When I write manually a simple show instance for the PhisicalCell datatype, the program consumes all the space. When deriving his own version of Show, this doesn't happen. Why?
here is a stripped-down version of the code I'm writing:
import Data.Array
type Dimensions = (Int, Int)
type Position = (Int, Int)
data PipeType = Vertical | Horizontal | UpLeft | UpRight | DownLeft | DownRight deriving (Show)
data PhisicalCell = AirCell
| PipeCell PipeType
| DeathCell
| RecipientCell Object
-- deriving (Show) SEE THE PROBLEM BELOW
data Object = Pipe { pipeType :: PipeType -- tipo di tubo
, position :: Position -- posizione del tubo
, movable :: Bool -- se posso muoverlo
}
| Bowl { position :: Position -- posizione dell'angolo in alto a sinistra
, dimensions :: Dimensions -- dimensioni (orizzontale, verticale)

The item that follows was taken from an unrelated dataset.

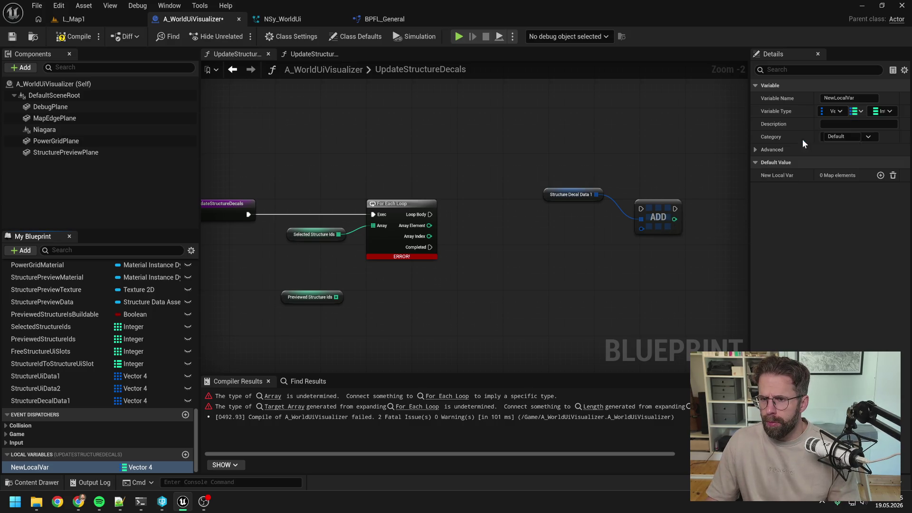
click(885, 110)
text(ve)
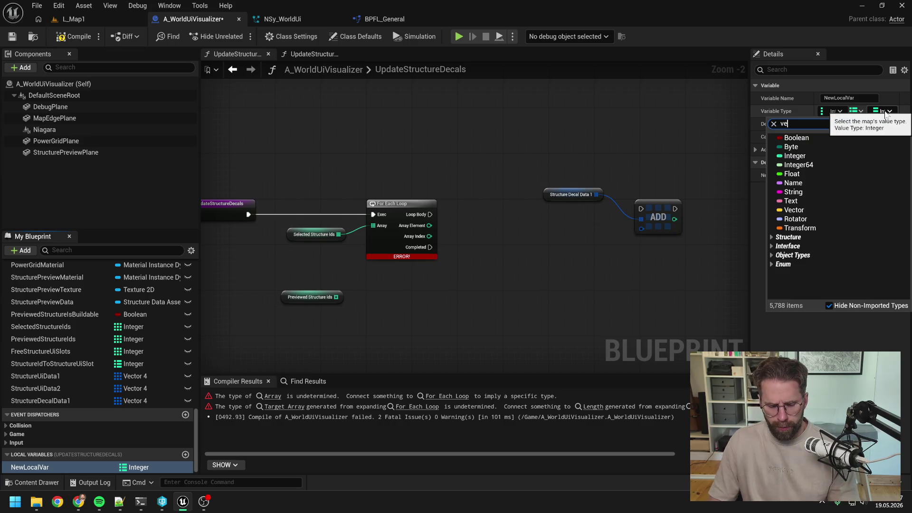
text(ctor 4)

, waterMax :: Int -- quanta acqua puo' contenere al massimo
, waterStart :: Int -- con quanta acqua parte
, hatch :: Maybe Position -- un eventuale casella di sbocco
, sourceIn :: [Position] -- posti da cui l'acqua entra
, movable :: Bool -- se posso muoverlo
}
| Death
deriving (Show)
data Level = Level Dimensions [Object]
type LevelTable = Array Dimensions PhisicalCell
-- HERE IS THE PROBLEM --
instance Show PhisicalCell where
show AirCell = " "
show (PipeCell _) = "P"
show DeathCell = "X"
show (RecipientCell _) = "U"
both :: (a -> b) -> (a,a) -> (b,b)
both f (a,b) = (f a, f b)
levelTable :: Level -> LevelTable
levelTable (Level dim _) = initial
where initial = array ((0,0), both (+1) dim) $
[((x,y), AirCell) | x <- [1..fst dim], y <- [1..snd dim] ]
++ [((x,y), DeathCell) | x <- [0..fst dim + 1], y <- [0, snd dim + 1]]

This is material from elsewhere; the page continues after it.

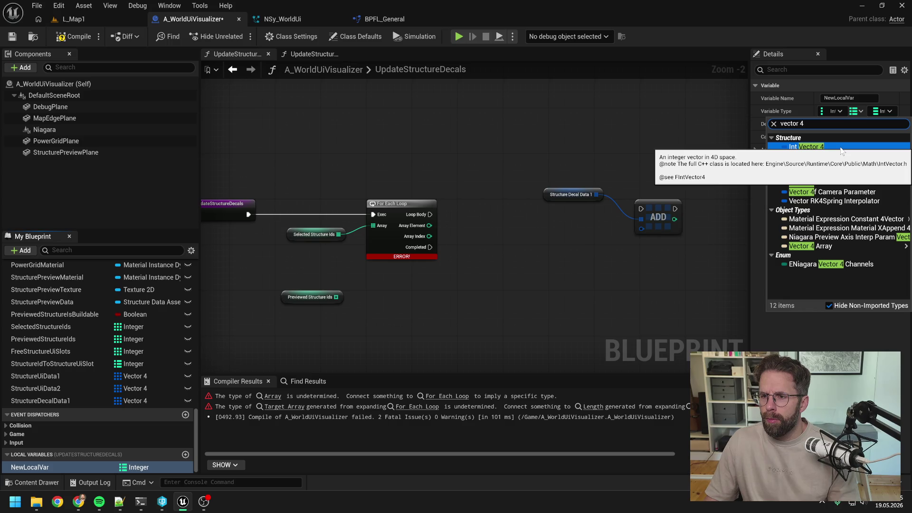
click(840, 148)
key(F7)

++ [((x,y), DeathCell) | x <- [0, fst dim + 1], y <- [0..snd dim + 1]]
main = print $ levelTable (Level (8,12) [])
The Show type class has mutually referencing default implementations:
class Show a where
-- | Convert a value to a readable 'String'.
--
-- 'showsPrec' should satisfy the law
-- ...
...
showsPrec _ x s = show x ++ s
show x = shows x ""
showList ls s = showList__ shows ls s
...
shows :: (Show a) => a -> ShowS
shows = showsPrec 0
So if you declare a Show instance without defining any of the methods
instance Show where
nextNewFunction :: Bla
...
GHC will happily compile all the default ones, so there won't be any errors. However, as soon as you try to use any of them, your trapped in a loop as deadly as your Objects... and the mutual recursion will eventually blow the stack.
Now, your code doesn't quite look as if you have such an empty instance Show declarion, but in fact you do: because of the wrong indentation, the show you define there is recognised as a new free top-level function that merely happens to have the same name as GHC.Show.show. You could add
show :: PhisicalCell -> String
to your file and get the same result as now.

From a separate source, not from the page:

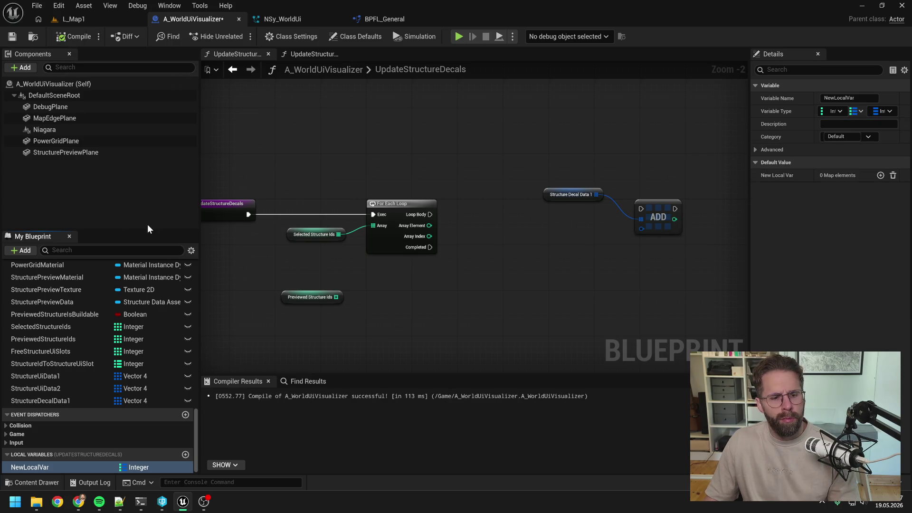
- Rename the local map StructureIdToStructureDecalData1Local, place its Get node, and delete the old decal data and ADD nodes
double_click(60, 467)
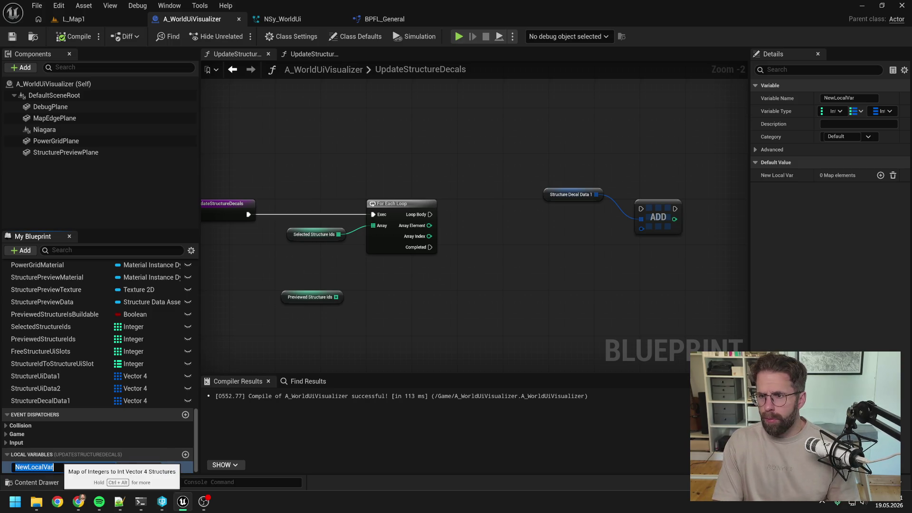
text(StructureId)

The problem does actually lie in the spacing that Sassa NF points out. When I indent the show, it works (and when I don't, I get the stack overflow). Without the indent, you're defining a top-level show function that is never used, and the show function for the Show instance of PhisicalCell has an undefined show function, which causes the problem.